## ACTIVITY
Your task is to return, word for word, only the lines from the line with "Inspiration" through the close of the data. Exclude all pictures.

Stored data
= = = =
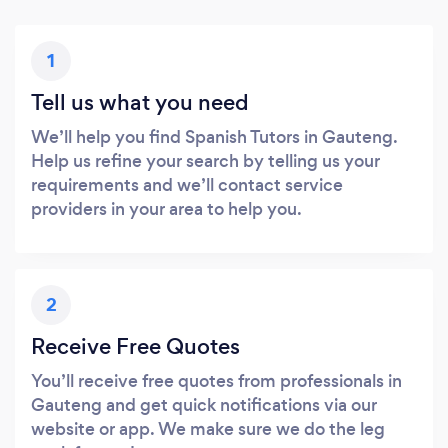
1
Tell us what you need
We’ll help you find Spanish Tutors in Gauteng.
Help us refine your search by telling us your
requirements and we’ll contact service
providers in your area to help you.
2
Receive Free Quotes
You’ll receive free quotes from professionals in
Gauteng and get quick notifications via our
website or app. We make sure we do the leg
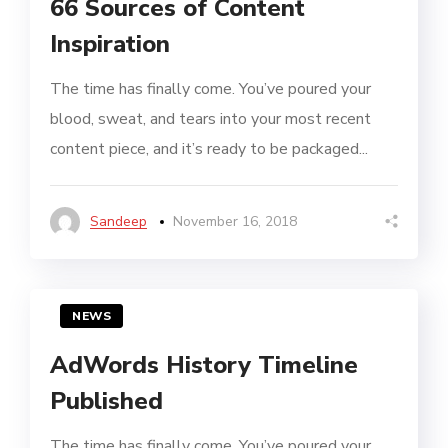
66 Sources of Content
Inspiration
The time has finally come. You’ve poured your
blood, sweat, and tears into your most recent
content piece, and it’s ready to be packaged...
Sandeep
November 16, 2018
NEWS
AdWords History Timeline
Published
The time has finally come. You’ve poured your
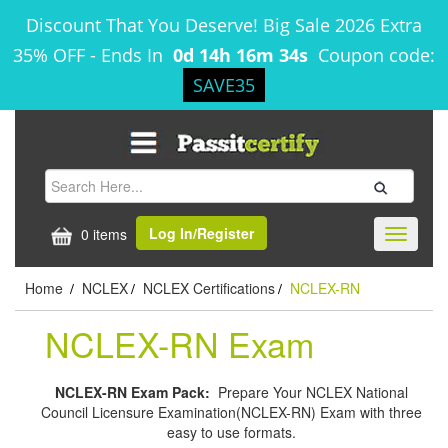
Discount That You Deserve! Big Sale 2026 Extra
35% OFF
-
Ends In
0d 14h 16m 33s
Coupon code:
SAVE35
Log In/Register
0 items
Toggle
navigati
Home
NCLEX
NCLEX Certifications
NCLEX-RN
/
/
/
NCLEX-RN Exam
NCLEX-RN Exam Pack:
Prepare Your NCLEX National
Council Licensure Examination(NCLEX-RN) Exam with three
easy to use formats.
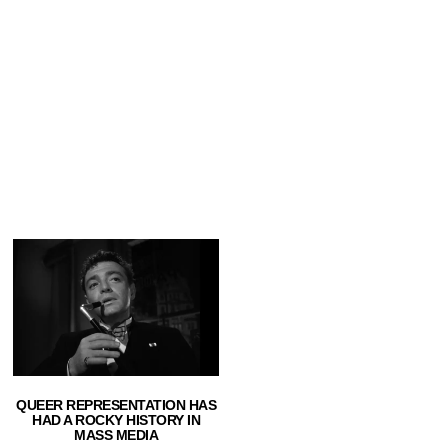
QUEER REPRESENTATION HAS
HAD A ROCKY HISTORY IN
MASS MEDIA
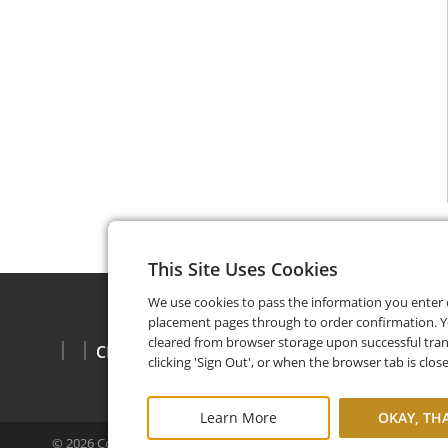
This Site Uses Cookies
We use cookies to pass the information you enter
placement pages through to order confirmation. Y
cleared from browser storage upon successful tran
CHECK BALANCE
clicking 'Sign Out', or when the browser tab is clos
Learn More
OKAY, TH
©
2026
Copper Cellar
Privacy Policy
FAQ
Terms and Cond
= = = =
## TASK SOLUTION
Inspiration
The time has finally come. You’ve poured your
blood, sweat, and tears into your most recent
content piece, and it’s ready to be packaged...
Sandeep
November 16, 2018
NEWS
AdWords History Timeline
Published
The time has finally come. You’ve poured your
Discount That You Deserve! Big Sale 2026 Extra
35% OFF
-
Ends In
0d 14h 16m 33s
Coupon code:
SAVE35
Log In/Register
0 items
Toggle
navigati
Home
NCLEX
NCLEX Certifications
NCLEX-RN
/
/
/
NCLEX-RN Exam
NCLEX-RN Exam Pack:
Prepare Your NCLEX National
Council Licensure Examination(NCLEX-RN) Exam with three
easy to use formats.
QUEER REPRESENTATION HAS
HAD A ROCKY HISTORY IN
MASS MEDIA
This Site Uses Cookies
We use cookies to pass the information you enter
placement pages through to order confirmation. Y
cleared from browser storage upon successful tran
CHECK BALANCE
clicking 'Sign Out', or when the browser tab is clos
Learn More
OKAY, TH
©
2026
Copper Cellar
Privacy Policy
FAQ
Terms and Cond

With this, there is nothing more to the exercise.